To maximize representativeness, four data points were selected that were evenly distributed across the expected range of carbon monoxide saturation, thereby capturing the overall shape of the association curve. While the framework adheres strictly to chemical kinetics and algebraic principles, clinical measurements may diverge from theoretical predictions due to experimental error, interindividual variability, or other physiological factors. Nevertheless, the model approximates the fundamental characteristics of carbon monoxide binding to hemoglobin.

As shown in Table 1, the four selected data points are matched exactly, while additional values exhibit close agreement. The dataset used in this study was derived from published literature [3,16]. Further validation could be achieved by directly measuring arterial carbon monoxide partial pressures and corresponding hemoglobin saturations in controlled experimental settings. Such datasets would likely produce equations with different coefficients, reflecting natural variability in empirical measurements.
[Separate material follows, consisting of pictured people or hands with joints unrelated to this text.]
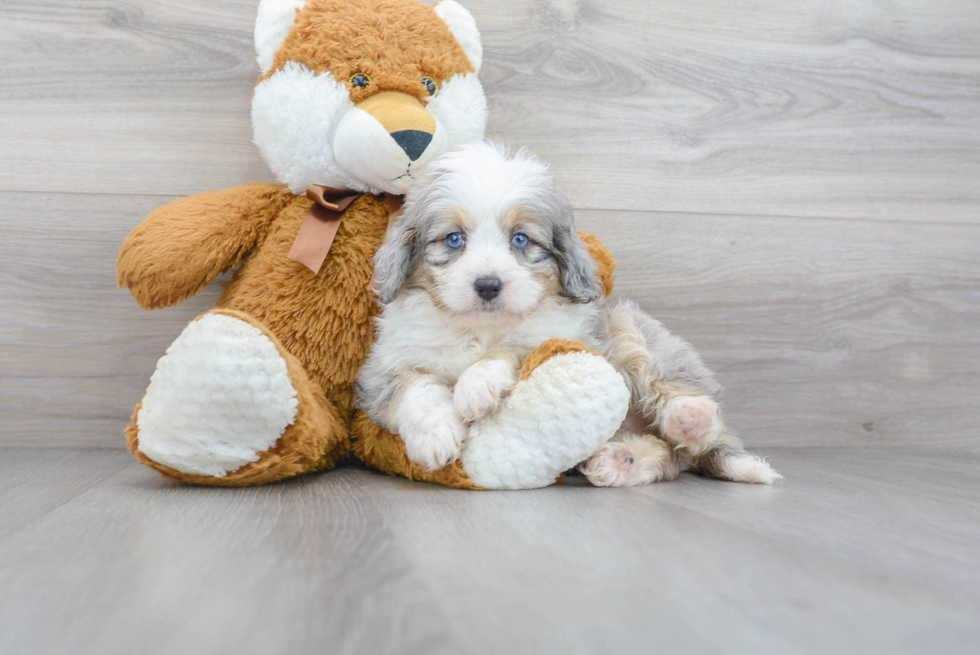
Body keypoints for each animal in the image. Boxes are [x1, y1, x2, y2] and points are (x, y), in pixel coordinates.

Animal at [354, 144, 780, 486]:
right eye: (454, 239)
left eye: (521, 239)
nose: (488, 285)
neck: (480, 329)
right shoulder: (382, 368)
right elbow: (414, 388)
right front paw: (436, 435)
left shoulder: (567, 335)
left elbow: (518, 348)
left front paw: (478, 383)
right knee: (671, 456)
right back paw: (621, 461)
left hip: (630, 327)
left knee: (688, 428)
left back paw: (690, 416)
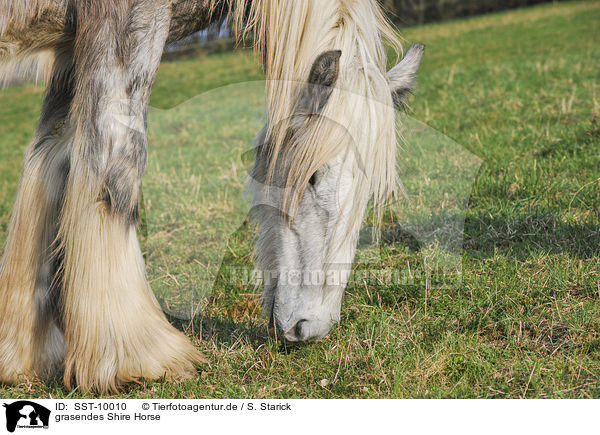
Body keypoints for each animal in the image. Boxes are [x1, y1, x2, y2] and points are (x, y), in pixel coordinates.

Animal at [0, 0, 424, 396]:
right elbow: (113, 171)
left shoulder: (71, 56)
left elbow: (49, 164)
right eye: (314, 177)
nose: (311, 328)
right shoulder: (121, 31)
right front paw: (139, 357)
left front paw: (26, 355)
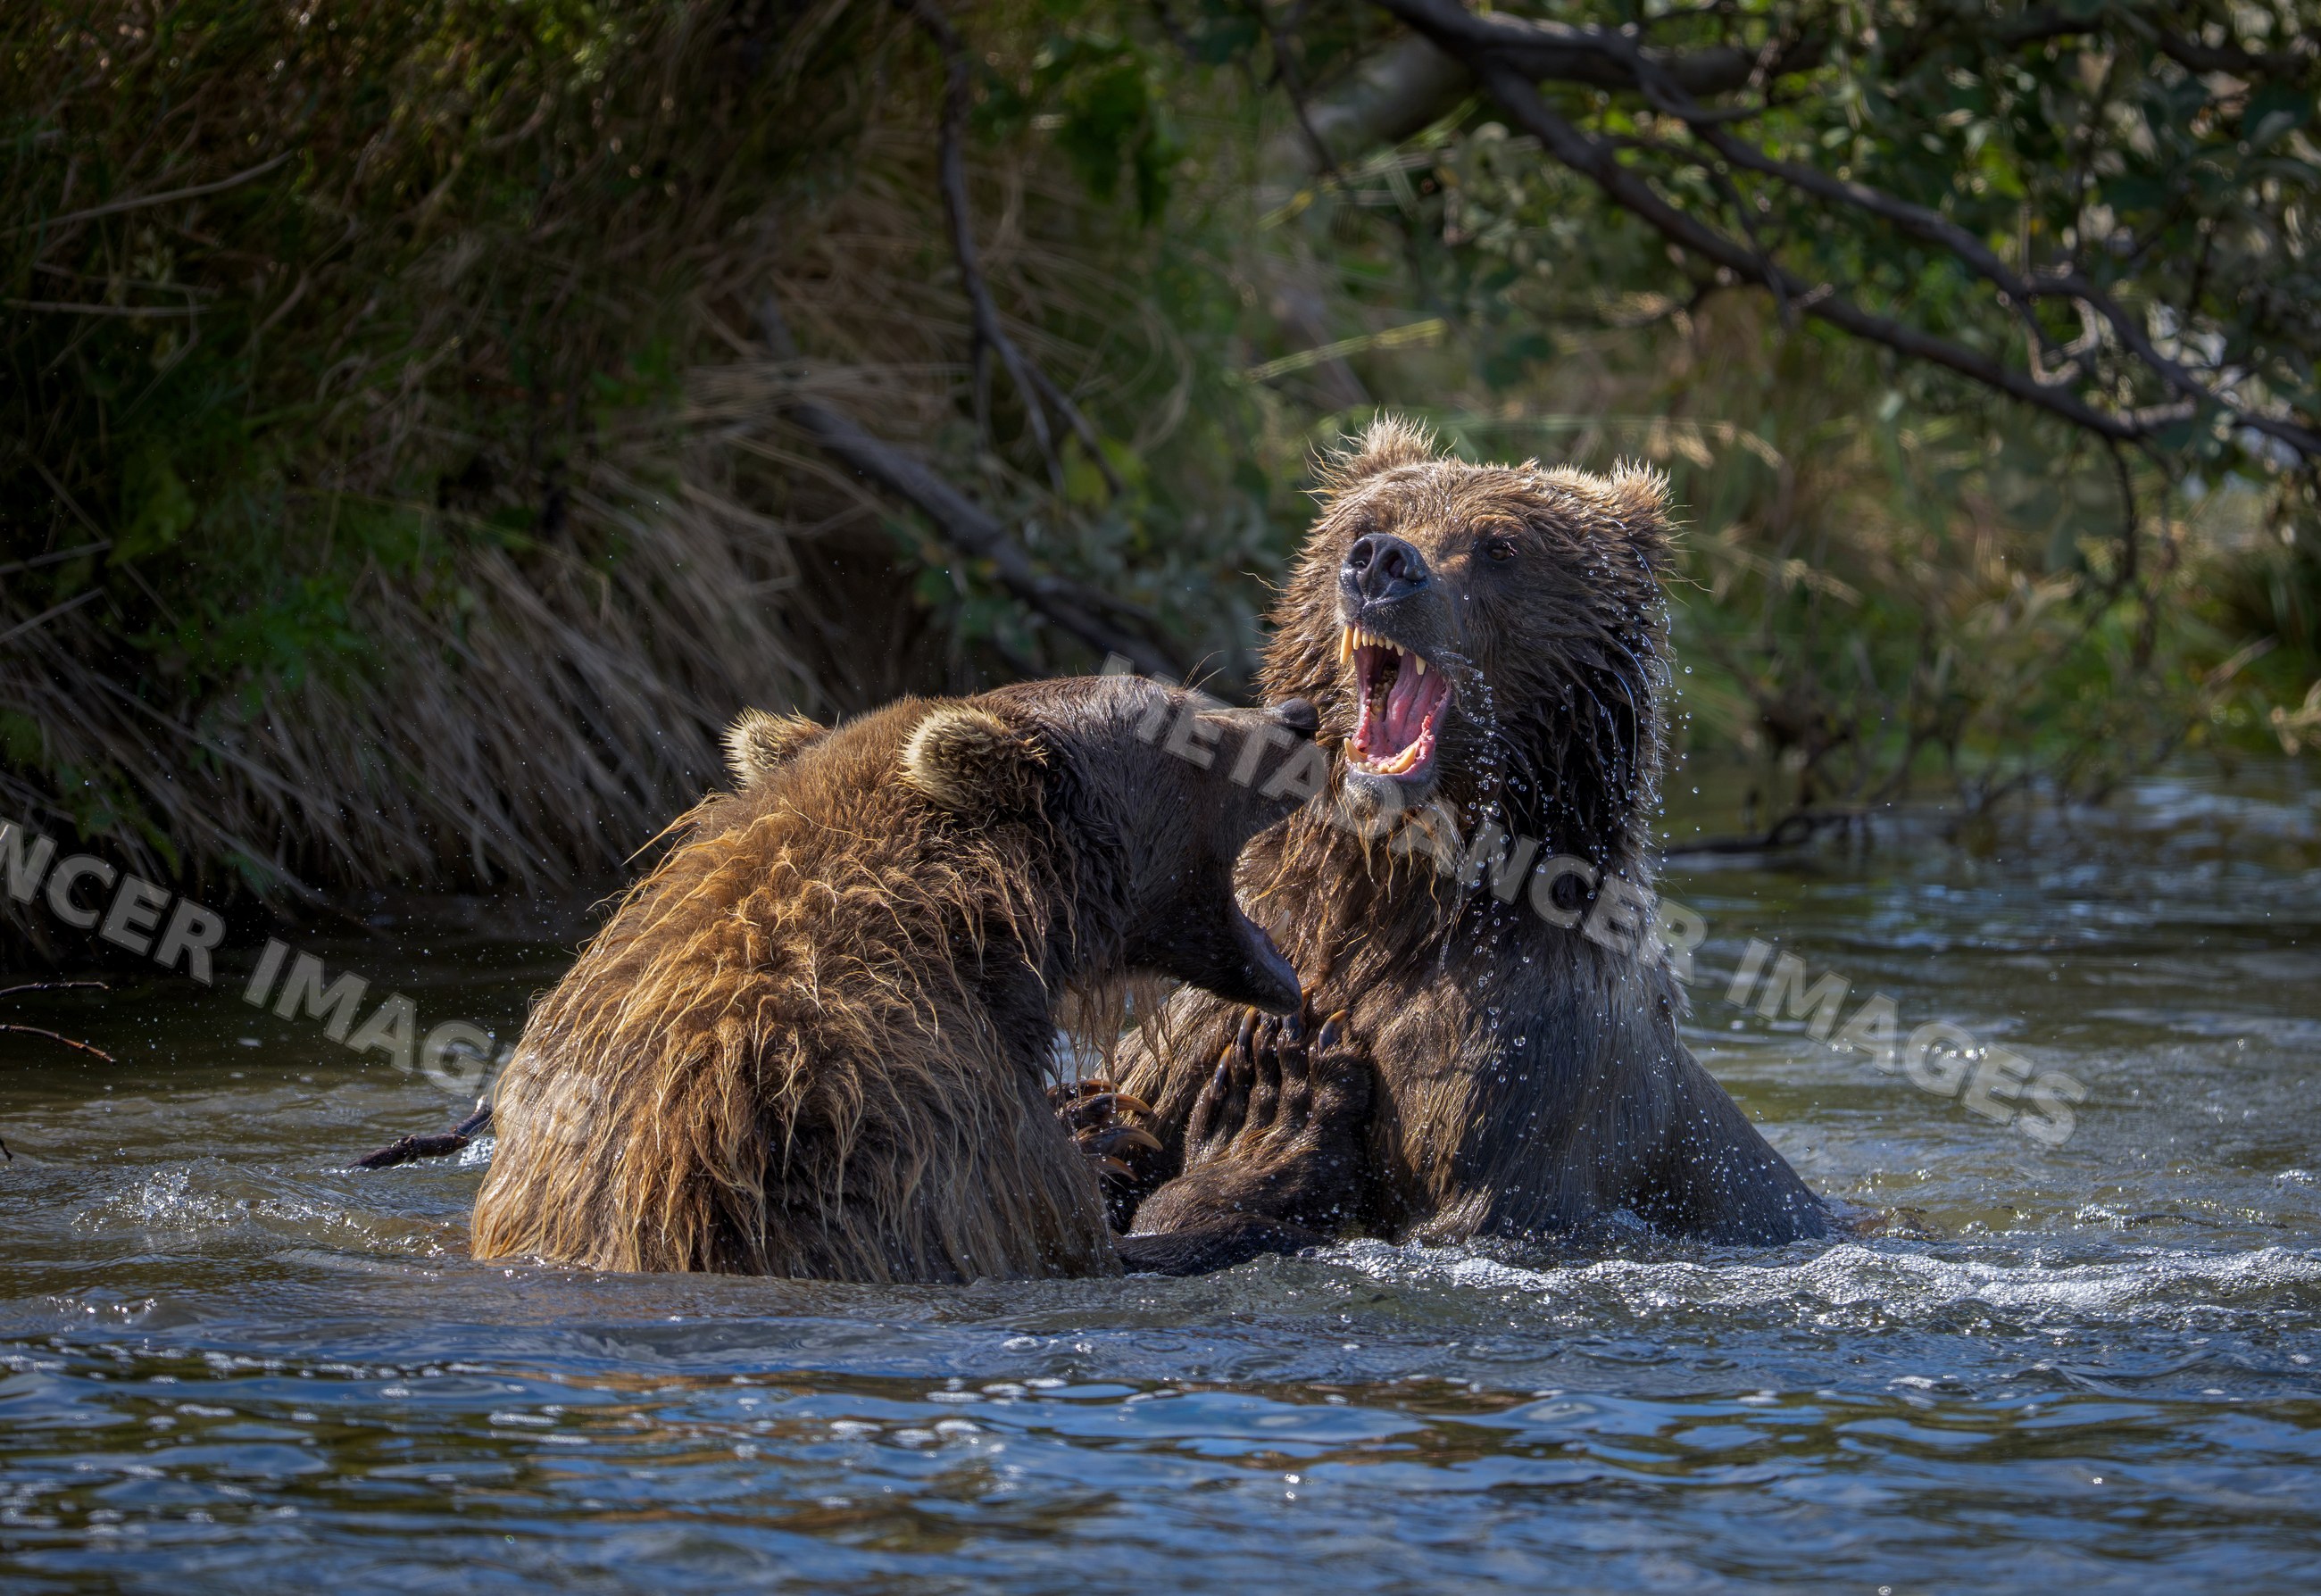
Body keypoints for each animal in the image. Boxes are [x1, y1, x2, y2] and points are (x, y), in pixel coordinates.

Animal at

It is also important to recognize that hemoglobin variants may differ in their affinity for carbon monoxide. In adults, the predominant form is hemoglobin A (HbA, α₂β₂), which constitutes approximately 95–98% of total hemoglobin. Hemoglobin A₂ (HbA₂, α₂δ₂) accounts for 2–3%, while fetal hemoglobin (HbF, α₂γ₂) persists at low levels after birth. Hemoglobin S (HbS, α₂β^s₂) is present in individuals with sickle cell disease and contains abnormal β-globin chains. The equations derived in this study apply specifically to normal hemoglobin composition. However, if appropriate datasets are available, the same methodology could be extended to derive alternative equations for individuals with sickle cell disease, newborns with elevated HbF, or other hemoglobin variants.

Generative AI

During the preparation of this manuscript, ChatGPT was used to improve English language clarity and grammar. After using the tool, all content was carefully reviewed and revised by the authors, who take full responsibility for the final version of the manuscript.